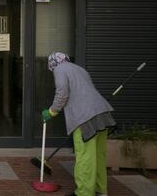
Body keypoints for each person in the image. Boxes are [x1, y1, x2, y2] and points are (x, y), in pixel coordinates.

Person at [41, 52, 116, 196]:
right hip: (102, 113)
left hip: (84, 118)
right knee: (98, 155)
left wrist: (51, 111)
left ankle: (84, 193)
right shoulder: (79, 69)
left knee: (85, 157)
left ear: (52, 63)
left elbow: (62, 93)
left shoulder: (59, 69)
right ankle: (101, 190)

## [Task brief]
Copy each line above that has the word "right".

## [Solved exercise]
right hip: (102, 113)
right knee: (98, 155)
right shoulder: (79, 69)
right ankle: (101, 190)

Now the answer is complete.